There are at least two important applications of PCA in data mining. The first obvious application is dimensionality reduction as a preprocessing step prior to the application of other (possibly supervised) algorithms that can benefit from operating on a lower dimensional space, for a variety of reasons that relate to the different challenges associated with high dimensional spaces.
Another important application of PCA in data mining is visualisation. For \(n\)-dimensional data sets where \(n>3\), the data cannot be directly visualised in the original coordinates space. If the first 2 or 3 components can accurately represent the data, containing most of the PVE, then the corresponding 2D or 3D plot can be used as a reasonable, approximate visualisation of the data.
As an example, let’s consider once again the Page Blocks data set from the UCI Data Repository, as well as its representation as a binary outlier detection problem (inlier = “0” vs outlier = “1”).
PageBlocks <- read.table("page-blocks.csv", header=FALSE, sep="", dec=".")
PB_Predictors <- scale(PageBlocks[,1:10]) # 10 Predictors (V1 to V10) normalised
PB_class <- PageBlocks[,11] # Class labels (V11)

▸ **DATA EXTRACT**:
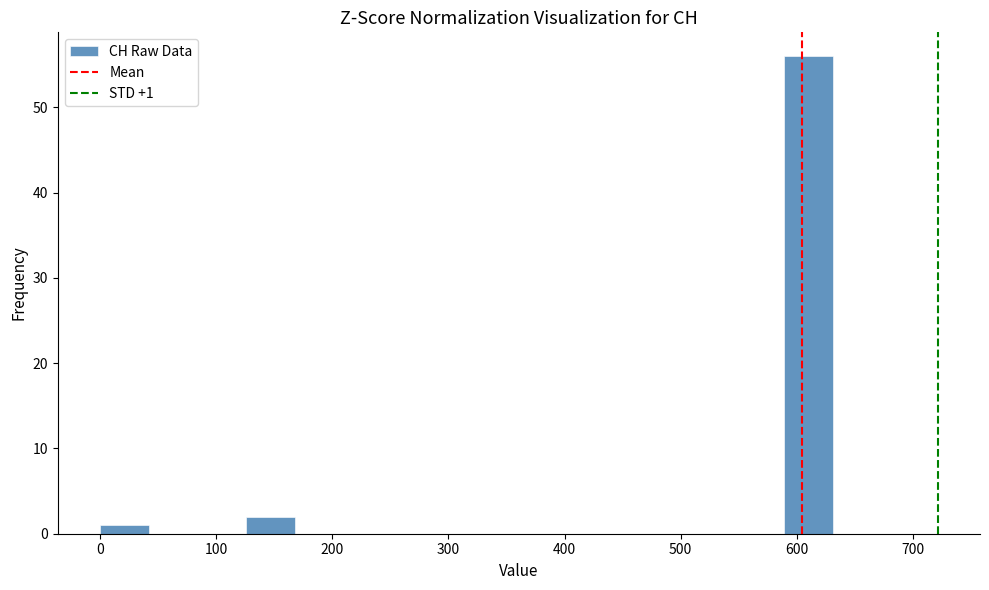

Which range on the x-axis has the tallest bar?

590 to 630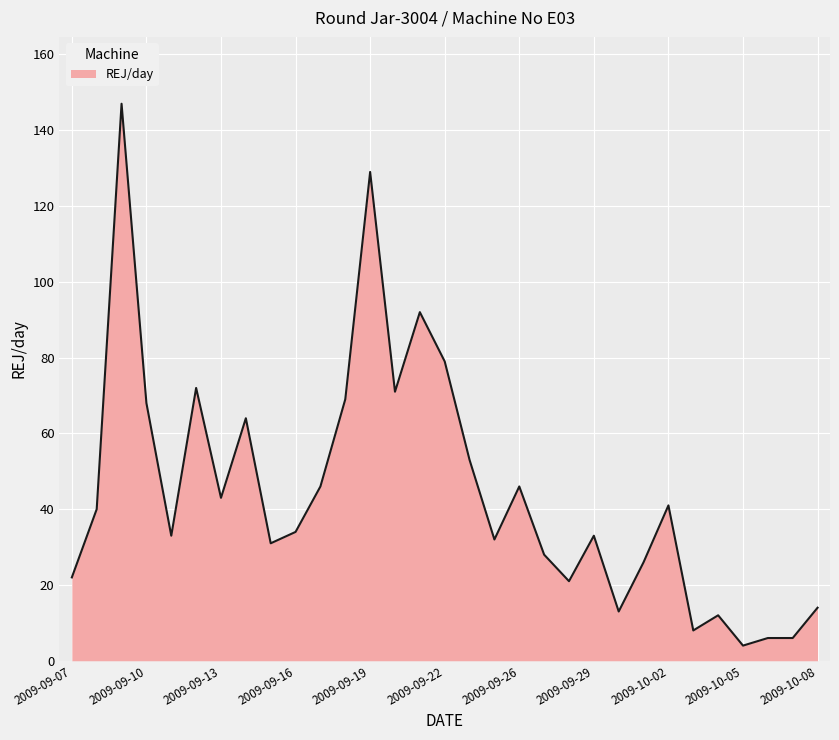

What is the maximum value shown in the chart?

147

▸ **ACTIVITIES**:
a. Translate this sentence from the passage on PCA into Spanish: "Another important application of PCA in data mining is visualisation."
b. Edit the passage on PCA from "There are at" through "of the data.", replacing "data mining" with "machine learning".

▸ **ANSWERS BELOW**:
a. Otra aplicación importante de PCA en la minería de datos es la visualización.

b.
There are at least two important applications of PCA in machine learning. The first obvious application is dimensionality reduction as a preprocessing step prior to the application of other (possibly supervised) algorithms that can benefit from operating on a lower dimensional space, for a variety of reasons that relate to the different challenges associated with high dimensional spaces.
Another important application of PCA in machine learning is visualisation. For \(n\)-dimensional data sets where \(n>3\), the data cannot be directly visualised in the original coordinates space. If the first 2 or 3 components can accurately represent the data, containing most of the PVE, then the corresponding 2D or 3D plot can be used as a reasonable, approximate visualisation of the data.